Do you like Hector Neris? It’s a complex question.
Well, not really. You probably don’t know Hector Neris. He was born in San Cristobal in the Dominican Republic. His nicknames are “Happy Hector” or “Compa H.” His splitter can bend time. Bruce Bochy thinks he’s an idiot. He was a big supporter of this large Panamanian child at the Little League World Series.
Not a lot to dislike, unless you were a Phillies fan circa April-June 2018. During this time, Neris threw a little over 500 pitches, some of which landed very far away. Eleven of them, actually. In his first appearance of the season, he let this happen, and in doing so made a little Opening Day baseball history.
Down five runs to another club looking to be this year’s Cinderella, the Braves saw Freddie Freeman, Ozzie Albies and Nick Markakis power them to their largest Opening Day comeback victory in the modern era.
Neat! In his final appearance of this April to June stretch, he gave up three home runs to Washington, and the Nationals celebrated the “hellacious beating” with the joy of a team that would be trading away key pieces months later.
After a promising April, Neris logged a 6.47 ERA in May and a 9.45 ERA in June as hitters clubbed away at him with a .367 BA. Maybe it was true that all he needed was some time away from the spotlight. He wasn’t fooling hitters. He was taking the lid off a sizzling plate of meatballs, and they were devouring them. The Phillies may as well have changed his entry music from the bullpen to a dinner bell.
It was not long before the fans reached the end of their patience; and eventually, the Phillies reached the end of theirs as well. Demoted, Neris disappeared to Lehigh Valley, where he sought to rejigger himself into an effective reliever. He pitched in 19 games for the IronPigs and amassed a 1.45 ERA. He didn’t allow a run through seven starts. Something was working, and it worked for long enough that it wasn’t just the AAA hitters to blame.
It’s a long season. Remember when Neris was the scourge of the bullpen, letting the Phillies bleed wins and costing them early season ground in the NL East?
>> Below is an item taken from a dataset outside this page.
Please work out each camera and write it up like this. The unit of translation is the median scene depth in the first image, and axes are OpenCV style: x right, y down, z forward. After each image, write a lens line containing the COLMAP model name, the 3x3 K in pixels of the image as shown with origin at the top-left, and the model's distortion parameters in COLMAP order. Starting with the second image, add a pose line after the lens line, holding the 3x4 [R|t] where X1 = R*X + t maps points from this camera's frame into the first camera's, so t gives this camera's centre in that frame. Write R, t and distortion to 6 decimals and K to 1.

Of course you do, I was just talking about it. Now he’s struck out 18 of the 28 batters he’s faced since returning to the Phillies, baptized and rejuvenated in the fires of minor league ball.
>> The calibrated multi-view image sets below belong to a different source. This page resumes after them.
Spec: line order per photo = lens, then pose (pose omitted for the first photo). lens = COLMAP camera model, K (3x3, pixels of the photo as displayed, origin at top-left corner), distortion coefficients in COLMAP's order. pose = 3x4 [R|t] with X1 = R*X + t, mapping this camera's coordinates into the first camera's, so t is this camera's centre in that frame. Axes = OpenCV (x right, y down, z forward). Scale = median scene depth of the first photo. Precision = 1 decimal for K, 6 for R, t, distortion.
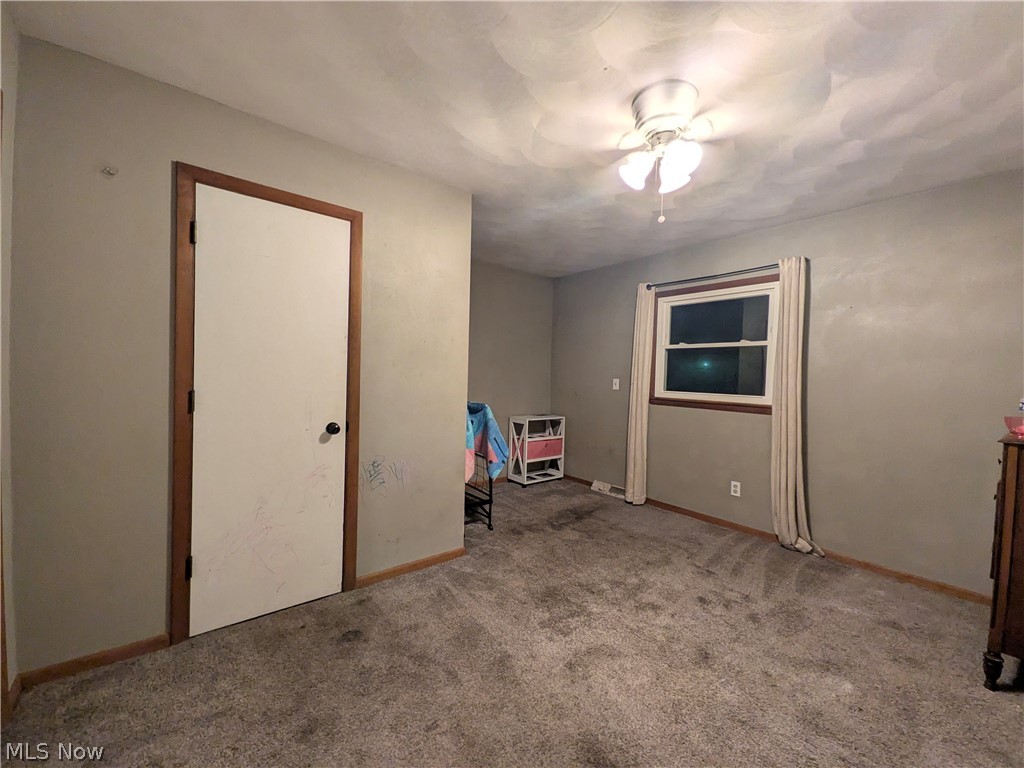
lens RADIAL K [[405.5, 0, 509.3], [0, 405.5, 384.1], [0, 0, 1]] dist [0.007145, -0.000455]
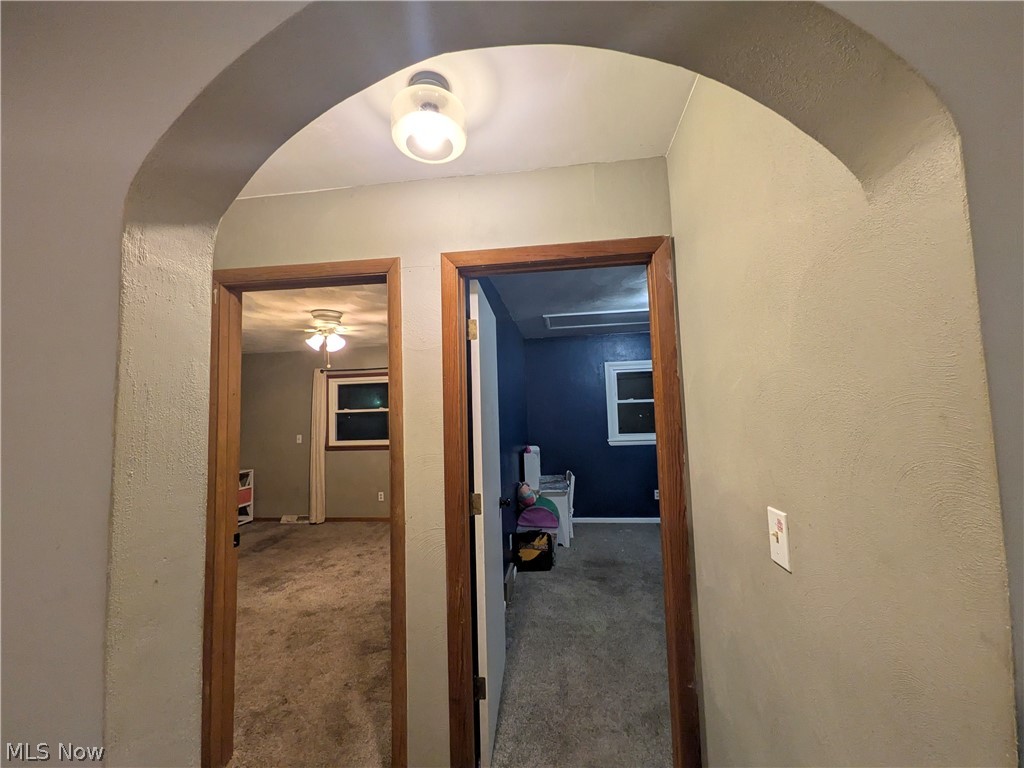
lens RADIAL K [[405.5, 0, 513.1], [0, 405.5, 382.6], [0, 0, 1]] dist [0.007145, -0.000455]
pose [[0.717578, -0.002998, 0.696471, -0.304589], [0.071037, 0.995091, -0.068907, -0.077532], [-0.692846, 0.098922, 0.714268, -0.869721]]
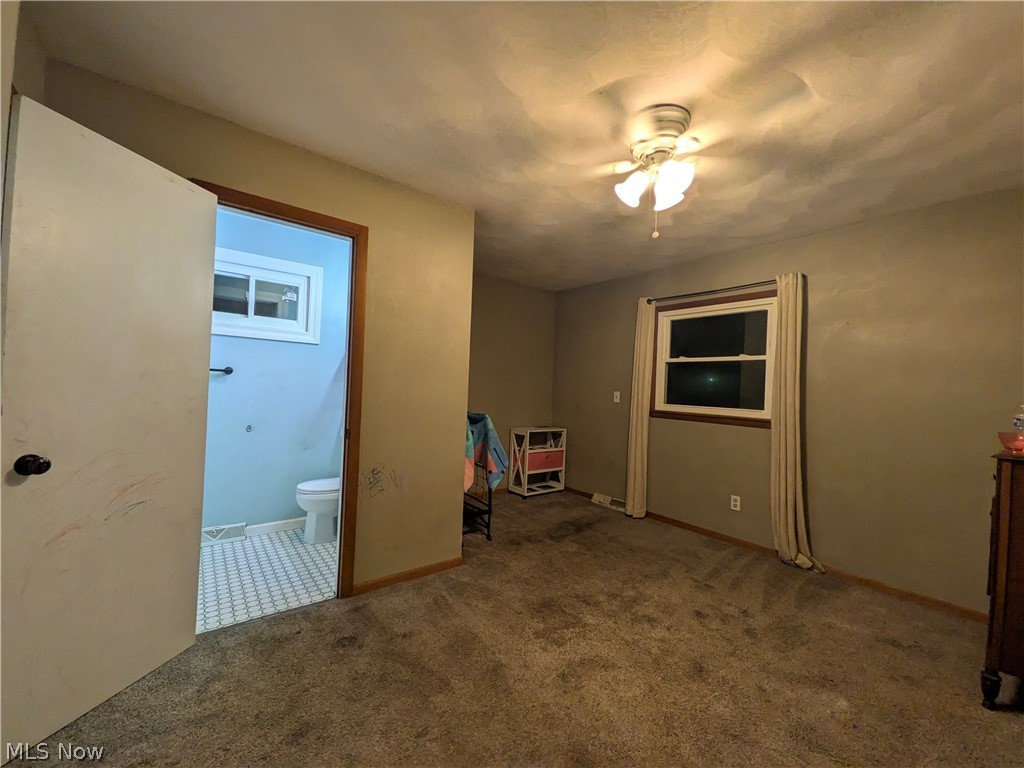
lens RADIAL K [[405.5, 0, 509.9], [0, 405.5, 384.0], [0, 0, 1]] dist [0.007145, -0.000455]
pose [[0.999859, 0.012601, -0.011105, 0.015661], [-0.012947, 0.999414, -0.031679, 0.006252], [0.010699, 0.031819, 0.999436, -0.016425]]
In a season of lessons, Neris’ may be the most fervent. This is a year in which the type of season we’re watching has been debated:
Is this the fourth year of a rebuild?
Is it a contention year?
Wait, the Phillies have lost eight straight series. Is it?
No, actually; not anymore to me, anyway.
The definition of “success” has come up a lot. The Phillies have not escaped frustration or blame this season, and nor should they. But this season has unarguably been a success. They’ve learned more about the assets they have; learned what they can do, what they apparently can’t do, and who is going to still be here when the dust settles. They just haven’t maintained a hold on first place as they’ve done it.
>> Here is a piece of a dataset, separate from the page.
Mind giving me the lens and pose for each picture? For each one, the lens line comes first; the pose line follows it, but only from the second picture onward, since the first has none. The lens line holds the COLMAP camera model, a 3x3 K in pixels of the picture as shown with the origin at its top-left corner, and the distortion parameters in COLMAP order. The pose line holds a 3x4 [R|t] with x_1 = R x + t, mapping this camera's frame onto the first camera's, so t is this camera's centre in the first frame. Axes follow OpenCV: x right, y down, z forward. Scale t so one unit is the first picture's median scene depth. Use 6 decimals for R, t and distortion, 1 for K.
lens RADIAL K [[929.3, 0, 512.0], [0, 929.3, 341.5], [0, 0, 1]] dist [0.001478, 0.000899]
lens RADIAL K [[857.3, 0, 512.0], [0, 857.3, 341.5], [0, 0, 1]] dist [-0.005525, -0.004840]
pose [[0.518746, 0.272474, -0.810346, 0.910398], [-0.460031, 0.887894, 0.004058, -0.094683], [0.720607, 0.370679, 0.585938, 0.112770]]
Part of the problem—just to grab one off the pile at random—is the role of the closer. It is not a role that has elicited stability in the past few years. Neris, clearly, followed the pattern of some of his other teammates in key positions and faltered big time, to the point that the team felt they needed to make an at least temporary change.
Some of the guys we’ve watched this season as it nears its conclusion just never got their bats on the ball. We’re waiting for the team to become 25 players that can all (mostly) deliver, but they’re all on individual journeys to work out the kinks. This is a season in which it feels less like a lot has gone wrong, and more like a lot of things just haven’t worked out from the start: Carlos Santana. Asdrubal Cabrera. Scott Kingery. These are players for whom expectations were laid out, but did not pay off in the way that they were expected to, never got hot, and simply took up space. Key pieces have come loose, re-tightened, and come loose again.
Hector Neris, the enemy of early 2018 Phillies victories, has undergone a journey this year that we’ve seen pitchers take before. Only instead of getting lost, he came back. In a big way.
The heater is hot. The splitter is splattering. And however he was tipping his pitches prior to being sent down has been squashed. He became unquestionably in need of a fix. He made it. He made it so well, he was named the best relief pitcher in the National League.
Neris is the embodiment of a development year—a potentially crucial piece, the closer, who loses the effectiveness of his best pitches and has to adjust, develop, and improve. It may not get any better than this for him. But on Hittin’s Season, when explaining why a struggling rookie or slumping young player should get more looks, we like to say “This is what development looks like.” That goes for this case, too. The only difference is, this isn’t the ugly part.